> _Excerpt_

The second step of cusp repair is now performed after placing commissural traction sutures at 180° in order to mimic a pressurized root. This consists of assessing the effective height using a dedicated cusp caliper to evaluate any residual or induced cusp prolapse (Fehling Instruments, Karlstein, Germany) (2). Plicating sutures are added on the free edge of the culprit leaflet only if the effective height is significantly lower than 9 mm in order to preserve as much length as possible of the non-fused cusp, for the long term opening of the valve.
The final step is placement of the expansile annuloplasty ring at the subvalvular level. The previously positioned subvalvular “U” sutures are each in turn passed around the ring. Once the ring has been parachuted down, the sutures are tied. The position of the coronary buttons in the new graft is assessed, and they are subsequently anastomosed to the Valsalva graft. The distal aortic anastomosis is carried out. A de-airing drill is performed, and the cross-clamp is released. Subsequently the patient is weaned from cardiopulmonary bypass and trans-oesophageal echo is used to assess competency of the repair.
For further description of techniques and surgical management of specific valvular lesion sets, please see http://www.aorticvalverepair.net/.
The safety of valve-sparing root surgery (VSRR) using the remodeling technique and subvalvular annuloplasty has been demonstrated by the CAVIAAR trial showing similar 30-day mortality compared to a mechanical Bentall procedure, with a trend towards more major adverse events in the Bentall group (OR 2.52, P=0.09) (3). At 4 years, there were significant benefits seen in patients undergoing valve repair, with freedom from valve-related death and freedom from haemorrhagic events being significantly better in the repair group (99.1% vs. 94.3% freedom from valve-related death (P<0.001), and 89.2% vs. 78.3% freedom from haemorrhagic events (P=0.02) for repair and replacement respectively). Interestingly, freedom from valve-related reoperation was similar in the repair and replacements groups (P=0.2) A number of important developments in the techniques of aortic valve repair, such as a calibrated expansile annuloplasty ring as well as cusp effective height assessment, have improved repair results and long-term outcomes for patients. Over our series of 482 patients with aortic valve repair, we have shown on a cohort of 177 patients, 7 years freedom from valve-related re-operation, AI ≥ grade 3, and major adverse valve-related events of 99.1%, 100% and 96.3% respectively, with similar results for bicuspid and tricuspid valve repair (4).

> _Items from a data collection_
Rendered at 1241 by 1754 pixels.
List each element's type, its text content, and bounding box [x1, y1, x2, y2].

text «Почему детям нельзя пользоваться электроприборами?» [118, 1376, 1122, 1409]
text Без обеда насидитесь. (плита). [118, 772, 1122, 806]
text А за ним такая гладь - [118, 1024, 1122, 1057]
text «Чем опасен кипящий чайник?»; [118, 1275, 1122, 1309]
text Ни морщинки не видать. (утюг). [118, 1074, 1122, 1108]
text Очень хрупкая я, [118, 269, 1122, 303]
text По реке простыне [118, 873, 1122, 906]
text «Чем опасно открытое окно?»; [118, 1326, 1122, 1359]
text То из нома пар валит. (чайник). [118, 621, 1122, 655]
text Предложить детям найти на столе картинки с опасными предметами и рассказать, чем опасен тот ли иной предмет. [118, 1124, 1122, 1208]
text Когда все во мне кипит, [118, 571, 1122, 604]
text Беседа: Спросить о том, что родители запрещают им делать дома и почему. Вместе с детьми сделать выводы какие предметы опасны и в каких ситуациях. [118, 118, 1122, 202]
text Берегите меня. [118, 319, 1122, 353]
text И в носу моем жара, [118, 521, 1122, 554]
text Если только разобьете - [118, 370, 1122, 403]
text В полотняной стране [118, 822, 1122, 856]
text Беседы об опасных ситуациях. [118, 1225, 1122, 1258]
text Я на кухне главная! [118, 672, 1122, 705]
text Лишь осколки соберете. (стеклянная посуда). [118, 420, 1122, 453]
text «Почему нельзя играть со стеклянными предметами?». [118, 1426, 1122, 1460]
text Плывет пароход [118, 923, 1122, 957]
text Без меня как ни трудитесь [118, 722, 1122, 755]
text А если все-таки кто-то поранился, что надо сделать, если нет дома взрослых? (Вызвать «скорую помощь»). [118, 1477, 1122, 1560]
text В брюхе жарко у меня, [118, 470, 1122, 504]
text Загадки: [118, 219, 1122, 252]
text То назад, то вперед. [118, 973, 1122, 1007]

> _What you will do_
(A) Retype everything in the aortic valve repair excerpt from "The second step" down to "of the valve.", word for word.
(B) Continue the aortic valve repair excerpt from where it stops.

> _Answers in order_
(A)
The second step of cusp repair is now performed after placing commissural traction sutures at 180° in order to mimic a pressurized root. This consists of assessing the effective height using a dedicated cusp caliper to evaluate any residual or induced cusp prolapse (Fehling Instruments, Karlstein, Germany) (2). Plicating sutures are added on the free edge of the culprit leaflet only if the effective height is significantly lower than 9 mm in order to preserve as much length as possible of the non-fused cusp, for the long term opening of the valve.

(B)
The advantages of VSRR compared to mechanical Bentall procedure can be demonstrated by evaluating the results of two meta-analyses by Takkenberg et al. (5,6) VSRR showed an improved late mortality of 1.53%/year (versus 2.02%/year for Bentall), with better bleeding, thromboembolism, endocarditis, and major adverse valve-related events in the VSRR group. However there was a higher rate of re-operation in VSRR of 1.32%/year (versus 0.46%/year for Bentall). Standardization of VSSR using remodeling root repair with expansible aortic annuloplasty might reduce the risk of reoperation and further improve outcomes compared to valve replacement. Analysis of long-term outcomes along with uniform clinical reporting are greatly needed, and will be made possible by the Aortic Valve repair InternATiOnal Registry (AVIATOR) initiative from the Heart Valve (http://heartvalvesociety.org/AVIATOR/) (7).
P Youssefi was supported by a SCTS Ethicon Scholarship, the Royal College of Surgeons of England Research Fellowship and Dunhill Medical Trust Research Fellowship.
Conflicts of Interest: E Lansac has consultant agreements with CORONEO, Inc. (www.coroneo.com), in connection with the development of an aortic ring bearing the trade name “Extra-Aortic.” The other authors have no conflicts of interest to declare.